(Recorded data)
-*-*-

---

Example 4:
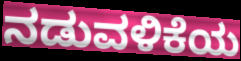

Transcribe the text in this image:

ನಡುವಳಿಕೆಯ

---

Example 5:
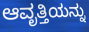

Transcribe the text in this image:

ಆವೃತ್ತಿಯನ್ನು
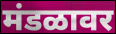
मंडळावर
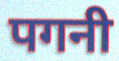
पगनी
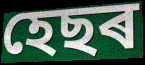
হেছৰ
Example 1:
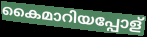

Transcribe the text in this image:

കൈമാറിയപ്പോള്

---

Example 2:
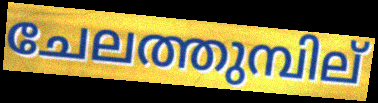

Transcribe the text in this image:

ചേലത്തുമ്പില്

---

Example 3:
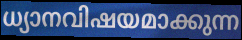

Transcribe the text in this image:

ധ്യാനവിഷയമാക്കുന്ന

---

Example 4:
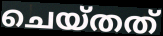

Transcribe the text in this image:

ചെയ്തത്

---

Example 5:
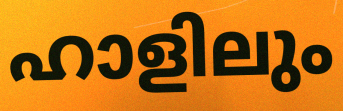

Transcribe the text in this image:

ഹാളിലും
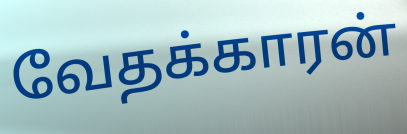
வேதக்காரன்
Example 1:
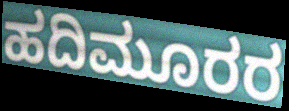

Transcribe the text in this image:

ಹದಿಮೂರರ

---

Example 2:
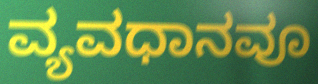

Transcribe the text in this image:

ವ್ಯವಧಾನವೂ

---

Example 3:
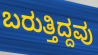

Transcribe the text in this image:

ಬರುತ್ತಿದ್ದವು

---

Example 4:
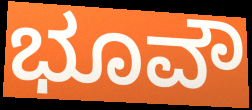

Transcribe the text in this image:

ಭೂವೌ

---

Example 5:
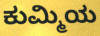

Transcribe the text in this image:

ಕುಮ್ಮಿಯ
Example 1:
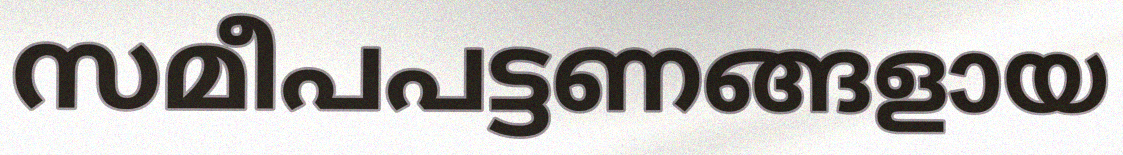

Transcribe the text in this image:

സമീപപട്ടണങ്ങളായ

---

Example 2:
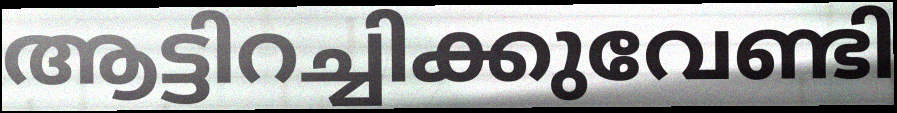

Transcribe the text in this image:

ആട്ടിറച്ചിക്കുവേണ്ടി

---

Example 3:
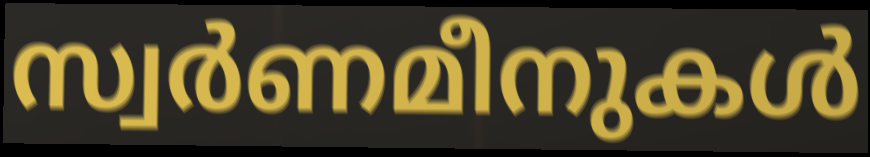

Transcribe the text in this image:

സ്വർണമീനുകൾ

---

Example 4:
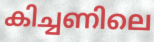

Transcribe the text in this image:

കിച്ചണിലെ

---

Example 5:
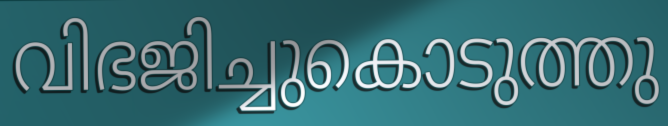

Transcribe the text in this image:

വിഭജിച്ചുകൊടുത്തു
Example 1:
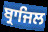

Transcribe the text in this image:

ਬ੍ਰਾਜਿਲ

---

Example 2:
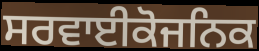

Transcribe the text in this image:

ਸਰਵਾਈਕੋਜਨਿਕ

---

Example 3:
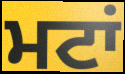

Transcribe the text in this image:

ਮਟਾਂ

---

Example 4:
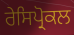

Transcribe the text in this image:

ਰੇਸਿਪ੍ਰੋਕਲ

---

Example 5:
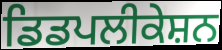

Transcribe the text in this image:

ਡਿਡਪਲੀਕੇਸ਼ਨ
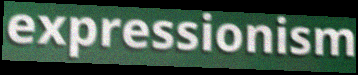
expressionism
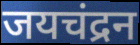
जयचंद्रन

-*-*-

* _What you have to do_
Repeat every line of the records above word for word, with the pictures left out.

* _Finished exercise_
---

Example 4:

Transcribe the text in this image:

ನಡುವಳಿಕೆಯ

---

Example 5:

Transcribe the text in this image:

ಆವೃತ್ತಿಯನ್ನು
मंडळावर
पगनी
হেছৰ
Example 1:

Transcribe the text in this image:

കൈമാറിയപ്പോള്

---

Example 2:

Transcribe the text in this image:

ചേലത്തുമ്പില്

---

Example 3:

Transcribe the text in this image:

ധ്യാനവിഷയമാക്കുന്ന

---

Example 4:

Transcribe the text in this image:

ചെയ്തത്

---

Example 5:

Transcribe the text in this image:

ഹാളിലും
வேதக்காரன்
Example 1:

Transcribe the text in this image:

ಹದಿಮೂರರ

---

Example 2:

Transcribe the text in this image:

ವ್ಯವಧಾನವೂ

---

Example 3:

Transcribe the text in this image:

ಬರುತ್ತಿದ್ದವು

---

Example 4:

Transcribe the text in this image:

ಭೂವೌ

---

Example 5:

Transcribe the text in this image:

ಕುಮ್ಮಿಯ
Example 1:

Transcribe the text in this image:

സമീപപട്ടണങ്ങളായ

---

Example 2:

Transcribe the text in this image:

ആട്ടിറച്ചിക്കുവേണ്ടി

---

Example 3:

Transcribe the text in this image:

സ്വർണമീനുകൾ

---

Example 4:

Transcribe the text in this image:

കിച്ചണിലെ

---

Example 5:

Transcribe the text in this image:

വിഭജിച്ചുകൊടുത്തു
Example 1:

Transcribe the text in this image:

ਬ੍ਰਾਜਿਲ

---

Example 2:

Transcribe the text in this image:

ਸਰਵਾਈਕੋਜਨਿਕ

---

Example 3:

Transcribe the text in this image:

ਮਟਾਂ

---

Example 4:

Transcribe the text in this image:

ਰੇਸਿਪ੍ਰੋਕਲ

---

Example 5:

Transcribe the text in this image:

ਡਿਡਪਲੀਕੇਸ਼ਨ
expressionism
जयचंद्रन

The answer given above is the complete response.